Leaving out every picture, copy the lines of the material below exactly, from the line containing "wrist: (41, 292)" through the line containing "wrist: (270, 308)".

-------- STORED DATA

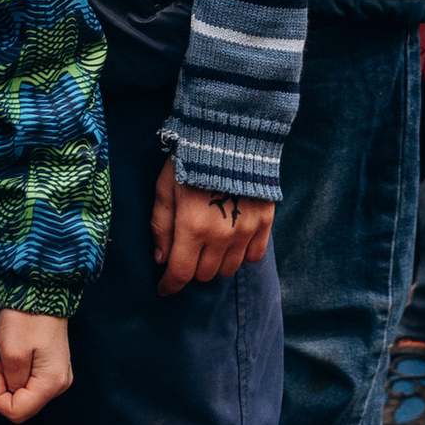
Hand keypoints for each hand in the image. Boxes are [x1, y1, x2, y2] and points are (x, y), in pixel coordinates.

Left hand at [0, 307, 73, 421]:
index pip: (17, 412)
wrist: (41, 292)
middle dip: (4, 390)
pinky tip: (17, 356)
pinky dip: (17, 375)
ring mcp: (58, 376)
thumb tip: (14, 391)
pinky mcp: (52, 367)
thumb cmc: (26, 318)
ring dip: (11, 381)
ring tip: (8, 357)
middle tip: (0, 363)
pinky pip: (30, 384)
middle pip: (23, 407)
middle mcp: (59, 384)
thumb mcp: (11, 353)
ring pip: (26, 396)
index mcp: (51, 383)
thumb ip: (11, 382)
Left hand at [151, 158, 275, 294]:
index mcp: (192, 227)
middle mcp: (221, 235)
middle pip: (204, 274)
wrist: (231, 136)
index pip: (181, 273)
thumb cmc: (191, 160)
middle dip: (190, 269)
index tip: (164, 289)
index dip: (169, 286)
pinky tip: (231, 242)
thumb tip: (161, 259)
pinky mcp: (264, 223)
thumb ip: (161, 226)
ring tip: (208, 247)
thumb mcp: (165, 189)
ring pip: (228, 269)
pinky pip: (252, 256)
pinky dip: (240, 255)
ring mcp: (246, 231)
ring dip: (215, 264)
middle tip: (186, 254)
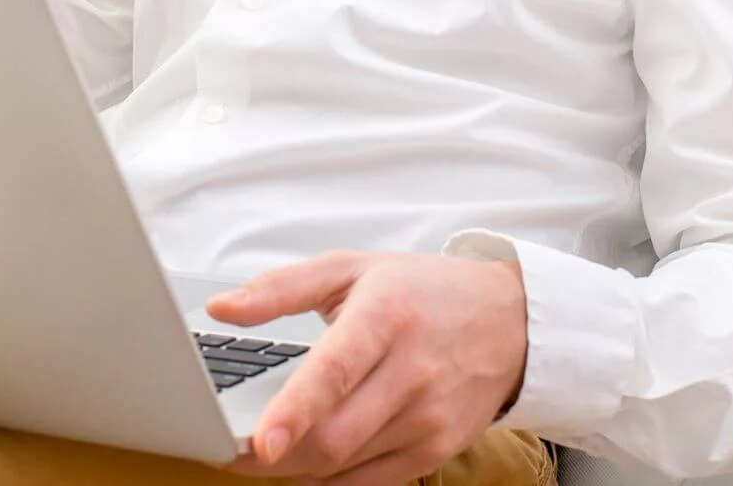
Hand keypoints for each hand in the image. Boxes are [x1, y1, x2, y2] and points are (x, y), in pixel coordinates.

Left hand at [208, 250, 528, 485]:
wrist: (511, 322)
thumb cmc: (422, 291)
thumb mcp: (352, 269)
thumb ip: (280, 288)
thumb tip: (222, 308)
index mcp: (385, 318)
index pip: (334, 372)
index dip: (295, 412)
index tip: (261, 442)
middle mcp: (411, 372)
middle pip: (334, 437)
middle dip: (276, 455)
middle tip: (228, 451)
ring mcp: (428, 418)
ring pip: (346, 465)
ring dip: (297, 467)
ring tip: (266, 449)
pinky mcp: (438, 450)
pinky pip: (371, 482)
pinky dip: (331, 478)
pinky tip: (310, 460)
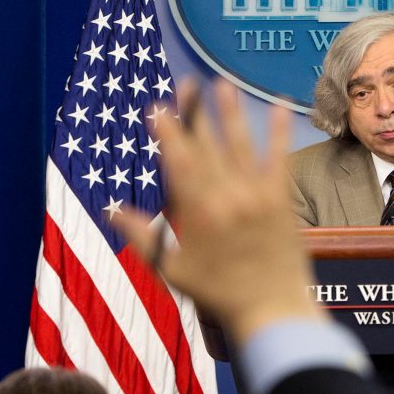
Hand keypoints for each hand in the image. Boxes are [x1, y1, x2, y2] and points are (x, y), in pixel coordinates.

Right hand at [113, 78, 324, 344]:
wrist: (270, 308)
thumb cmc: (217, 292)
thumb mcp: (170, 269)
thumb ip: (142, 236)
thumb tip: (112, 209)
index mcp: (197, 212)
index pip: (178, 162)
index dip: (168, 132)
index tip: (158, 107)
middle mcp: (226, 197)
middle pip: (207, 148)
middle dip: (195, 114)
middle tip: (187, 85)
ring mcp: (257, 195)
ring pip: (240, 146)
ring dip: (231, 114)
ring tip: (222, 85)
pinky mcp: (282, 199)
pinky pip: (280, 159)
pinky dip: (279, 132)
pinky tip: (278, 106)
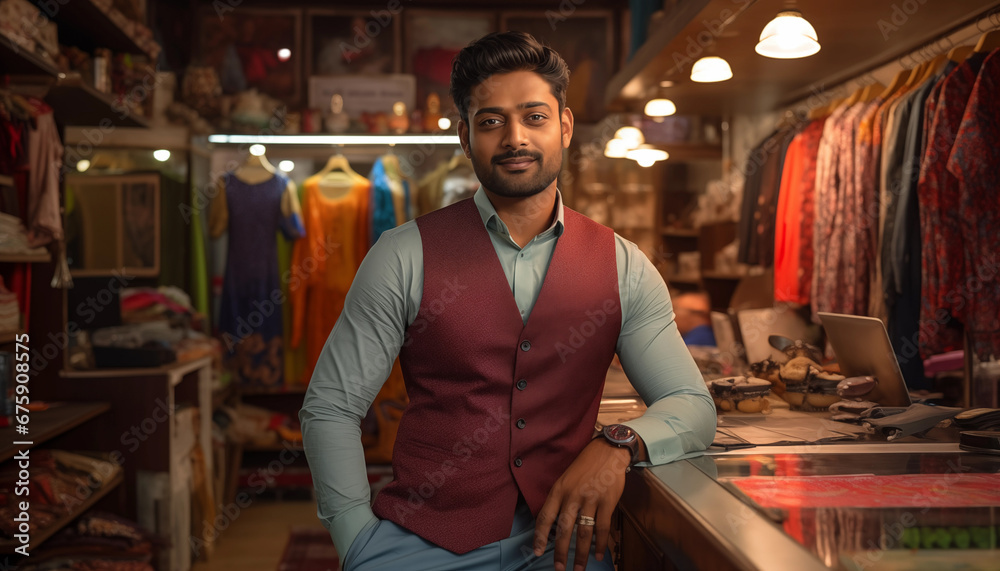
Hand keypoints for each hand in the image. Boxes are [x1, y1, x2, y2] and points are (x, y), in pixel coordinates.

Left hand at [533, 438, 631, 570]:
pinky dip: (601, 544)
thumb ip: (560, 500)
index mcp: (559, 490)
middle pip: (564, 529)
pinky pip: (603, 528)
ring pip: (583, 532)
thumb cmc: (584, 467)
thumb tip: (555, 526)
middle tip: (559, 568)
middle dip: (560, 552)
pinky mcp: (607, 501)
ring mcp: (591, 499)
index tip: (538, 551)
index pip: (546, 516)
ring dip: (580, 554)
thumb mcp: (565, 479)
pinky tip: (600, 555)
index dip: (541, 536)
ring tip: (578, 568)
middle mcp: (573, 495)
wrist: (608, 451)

----------------

SOLVED PROBLEM:
wrist: (41, 292)
middle dip: (4, 390)
pinky tip: (17, 356)
pinky dip: (17, 375)
ring mcp: (58, 376)
thumb tip: (14, 391)
pinky mcp: (52, 367)
thumb cmc: (26, 318)
ring dip: (11, 381)
ring tip: (8, 357)
middle tip: (0, 363)
pinky pip: (30, 384)
middle pip: (23, 407)
middle mcp: (59, 384)
thumb mcp: (11, 353)
ring pip: (26, 396)
index mcp: (51, 383)
thumb ip: (11, 382)
Left hand at [151, 158, 275, 294]:
index mcp: (192, 227)
middle mcp: (221, 235)
middle pip: (204, 274)
wrist: (231, 136)
index pip: (181, 273)
thumb cmc: (191, 160)
middle dip: (190, 269)
index tip: (164, 289)
index dip: (169, 286)
pinky tip: (231, 242)
thumb tip: (161, 259)
pinky mcp: (264, 223)
thumb ip: (161, 226)
ring tip: (208, 247)
thumb mcp: (165, 189)
ring pip: (228, 269)
pinky pip: (252, 256)
pinky dip: (240, 255)
ring mcp: (246, 231)
ring dip: (215, 264)
middle tip: (186, 254)
Hand keypoints for each hand in the image. Boxes are [x1, y1, x2, y2] and points are (x, y), in pixel coordinates.

Left hand at [208, 250, 528, 485]:
wrist: (511, 322)
thumb cmc: (422, 291)
thumb mcp: (352, 269)
thumb ip: (280, 288)
thumb tip: (222, 308)
index mcp: (385, 318)
index pip: (334, 372)
index dip: (295, 412)
index tip: (261, 442)
middle mcp: (411, 372)
middle pip: (334, 437)
middle dip: (276, 455)
middle tip: (228, 451)
ring mcp: (428, 418)
ring pip: (346, 465)
ring dip: (297, 467)
ring tip: (266, 449)
pinky mcp: (438, 450)
pinky pip: (371, 482)
pinky dip: (331, 478)
pinky tip: (310, 460)
Hand keypoints for each hand in the image. Boxes are [x1, y1, x2, y2] and points are (x, y), in pixel coordinates.

Right hand at [113, 78, 324, 344]:
wrist: (270, 308)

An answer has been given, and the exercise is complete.